Guru Rasakan Manfaat Fitur IFP di KelasGuru Pendidikan Jasmani, Olahraga, dan Kesehatan (PJOK) SMPN 2 Kutasari Purbalingga, Ahmad Fahrudin, mengatakan pengalaman mengajarkan Senam Anak Indonesia Hebat berubah sejak menggunakan IFP.
Menurut Ahmad, fitur pemutaran video multimedia, screen mirroring, dan anotasi langsung di layar menjadi fitur yang paling membantunya selama proses pembelajaran.
Fungsi anotasi memungkinkan pengguna membuat catatan untuk memberikan penjelasan atau komentar sehingga membantu meningkatkan pemahaman murid, mendorong pola berpikir kritis, dan membuka ruang diskusi selama pembelajaran.
Ahmad mengungkapkan, "Olahraga adalah materi yang bersifat kinestetik dan visual. Saya cukup memutar video, menghentikannya pada gerakan tertentu, lalu memberi anotasi untuk menunjukkan posisi kaki atau tangan yang benar. Saya tidak perlu lagi mendemonstrasikan gerakan berulang-ulang sehingga waktu mengajar jauh lebih efisien dan materi lebih mudah dipahami murid."
Guru Berharap Pelatihan dan Dukungan Teknologi Terus DitingkatkanPengalaman serupa juga dirasakan guru Ilmu Pengetahuan Alam (IPA) SMPN 2 Kutasari, Patmiarsih Winarni, yang telah mengajar selama 25 tahun.

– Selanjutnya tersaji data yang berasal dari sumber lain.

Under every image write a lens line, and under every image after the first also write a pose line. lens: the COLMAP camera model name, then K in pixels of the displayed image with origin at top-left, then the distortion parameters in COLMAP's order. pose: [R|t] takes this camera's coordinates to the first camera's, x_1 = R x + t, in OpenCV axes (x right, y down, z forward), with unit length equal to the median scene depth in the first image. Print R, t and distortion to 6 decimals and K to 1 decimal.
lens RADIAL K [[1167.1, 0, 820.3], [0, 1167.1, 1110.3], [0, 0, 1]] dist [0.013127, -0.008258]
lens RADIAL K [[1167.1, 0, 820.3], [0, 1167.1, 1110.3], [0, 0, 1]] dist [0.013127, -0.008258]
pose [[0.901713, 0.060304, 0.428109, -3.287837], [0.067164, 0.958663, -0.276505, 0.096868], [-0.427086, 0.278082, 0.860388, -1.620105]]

Menurut Patmiarsih, IFP menghadirkan pengalaman belajar yang jauh lebih hidup dibandingkan metode pembelajaran konvensional.
Patmiarsih mengatakan, "IFP memberi kemudahan dalam menyajikan video, presentasi, YouTube hingga berita aktual yang sesuai materi. Pengalaman yang paling berkesan adalah ketika murid sangat antusias mengikuti kuis interaktif dan gim edukasi. Anak yang biasanya kurang memperhatikan pun langsung fokus ke layar karena pembelajarannya terasa menyenangkan."

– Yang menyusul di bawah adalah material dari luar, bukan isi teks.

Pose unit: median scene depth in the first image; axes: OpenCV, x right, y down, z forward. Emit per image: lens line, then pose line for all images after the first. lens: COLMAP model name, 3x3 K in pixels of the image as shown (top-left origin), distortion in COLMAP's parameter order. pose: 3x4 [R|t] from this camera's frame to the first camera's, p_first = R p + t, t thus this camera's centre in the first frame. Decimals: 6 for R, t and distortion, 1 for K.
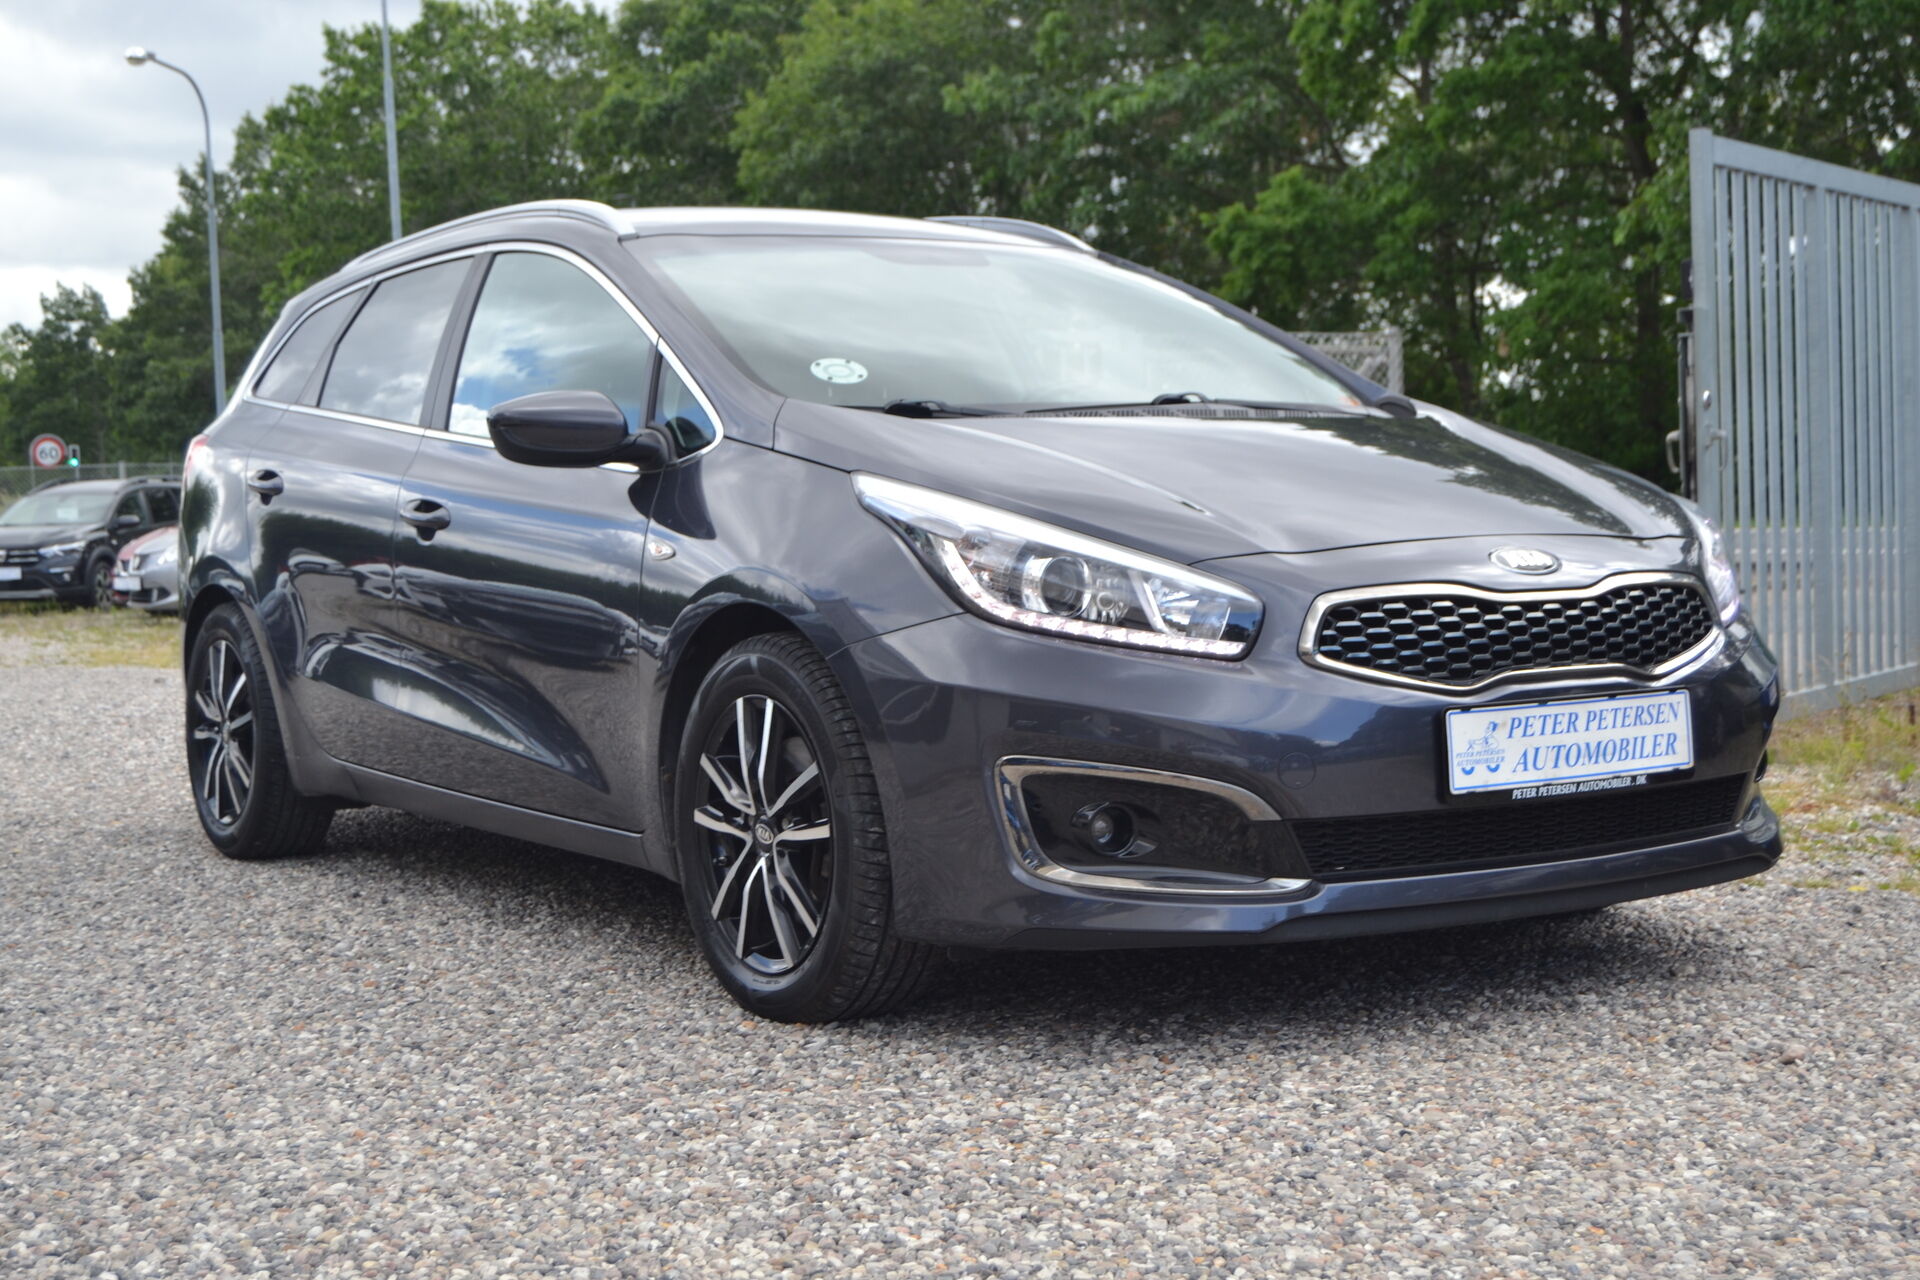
lens RADIAL K [[2757.5, 0, 960.0], [0, 2757.5, 640.0], [0, 0, 1]] dist [-0.015447, -0.032219]
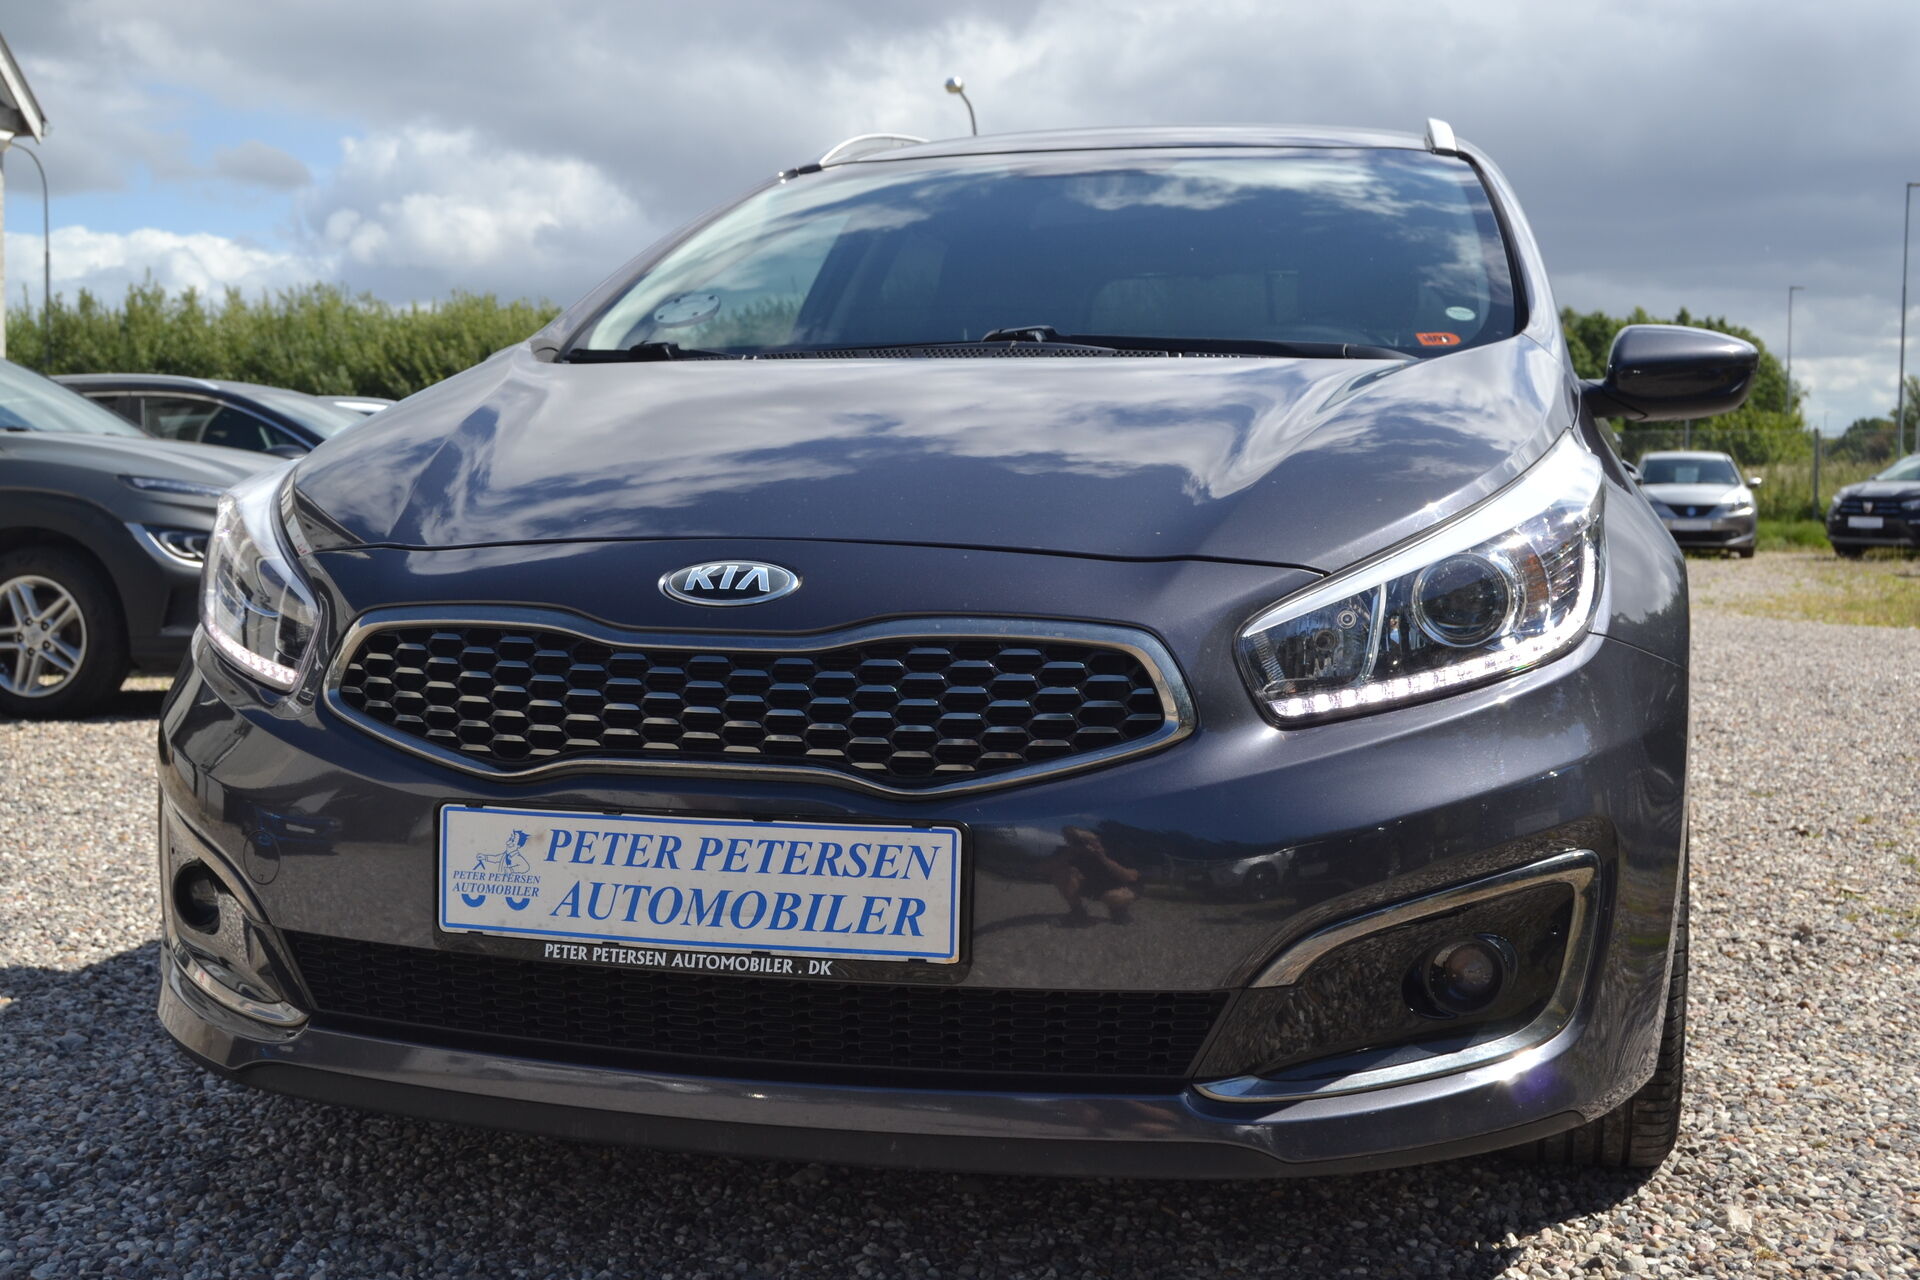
lens RADIAL K [[2250.6, 0, 960.0], [0, 2250.6, 640.0], [0, 0, 1]] dist [-0.061933, 0.010468]
pose [[0.665921, 0.084357, -0.741237, 0.627231], [-0.060501, 0.996420, 0.059044, -0.049789], [0.743565, 0.005527, 0.668641, 0.713950]]
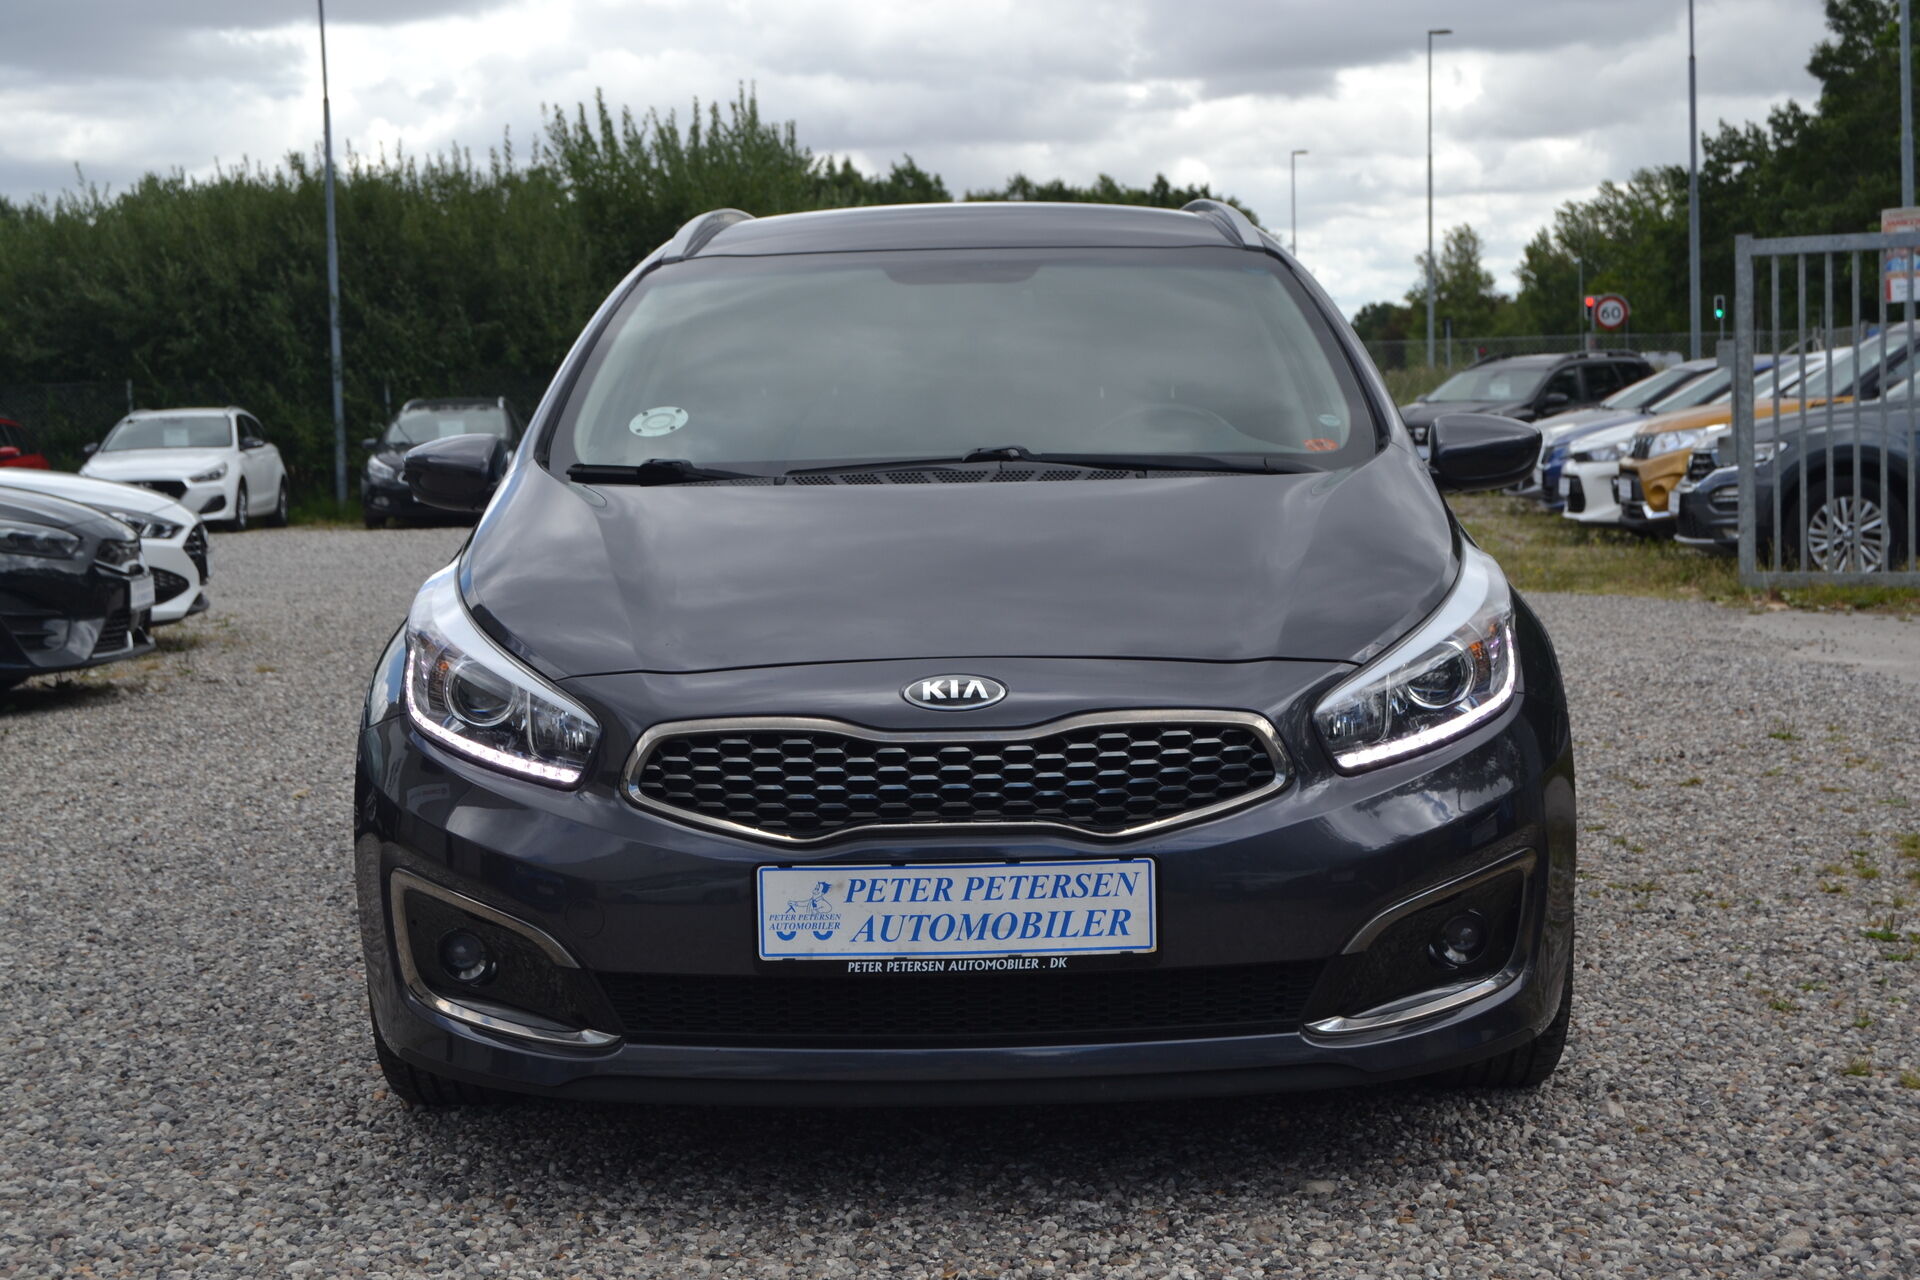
lens RADIAL K [[2964.3, 0, 971.0], [0, 2964.3, 605.1], [0, 0, 1]] dist [-0.047807, -0.028051]
pose [[0.830257, 0.050072, -0.555128, 0.732517], [-0.028857, 0.998482, 0.046905, -0.101034], [0.556634, -0.022924, 0.830441, 0.244079]]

Patmiarsih menyebut fitur digital whiteboard, anotasi, dan screen mirroring menjadi fitur yang paling sering dimanfaatkan dalam kegiatan belajar mengajar.
Ia mengungkapkan, "Saya bisa mengakses berbagai referensi dengan cepat, memberi catatan langsung di layar, sekaligus menyesuaikan pembelajaran sesuai kebutuhan murid. Anak visual belajar lewat video dan infografis, anak auditori melalui audio, sementara anak kinestetik dapat maju menyentuh, menulis, atau memindahkan objek di layar."
Para guru berharap pemanfaatan IFP terus diperkuat melalui pelatihan yang berkelanjutan, dukungan koneksi internet yang stabil, serta ketersediaan lebih banyak konten pembelajaran interaktif.
Mereka juga berharap teknologi tidak hanya menjadi perangkat yang tersedia di ruang kelas, tetapi benar-benar menjadi jembatan yang membantu guru menghadirkan pembelajaran yang lebih efektif, lebih interaktif, dan lebih relevan dengan kebutuhan generasi masa kini.